**Exercise directions**
Repeat exactly the lines from the one containing "table_cell [1156, 668, 1167, 754]" through the last line of the records below, both included, and nothing else.

**Stored data**
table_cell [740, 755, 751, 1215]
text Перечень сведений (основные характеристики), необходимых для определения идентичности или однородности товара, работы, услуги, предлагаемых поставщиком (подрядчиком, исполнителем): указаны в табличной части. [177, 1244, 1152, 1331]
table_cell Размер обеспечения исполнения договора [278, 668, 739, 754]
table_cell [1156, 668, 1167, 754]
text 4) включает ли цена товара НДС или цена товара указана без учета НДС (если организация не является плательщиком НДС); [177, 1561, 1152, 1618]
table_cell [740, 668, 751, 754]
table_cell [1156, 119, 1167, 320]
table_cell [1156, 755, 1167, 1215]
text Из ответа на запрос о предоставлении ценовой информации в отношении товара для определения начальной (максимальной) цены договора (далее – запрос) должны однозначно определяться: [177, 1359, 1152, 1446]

**Response area**
table_cell [1156, 668, 1167, 754]
text 4) включает ли цена товара НДС или цена товара указана без учета НДС (если организация не является плательщиком НДС); [177, 1561, 1152, 1618]
table_cell [740, 668, 751, 754]
table_cell [1156, 119, 1167, 320]
table_cell [1156, 755, 1167, 1215]
text Из ответа на запрос о предоставлении ценовой информации в отношении товара для определения начальной (максимальной) цены договора (далее – запрос) должны однозначно определяться: [177, 1359, 1152, 1446]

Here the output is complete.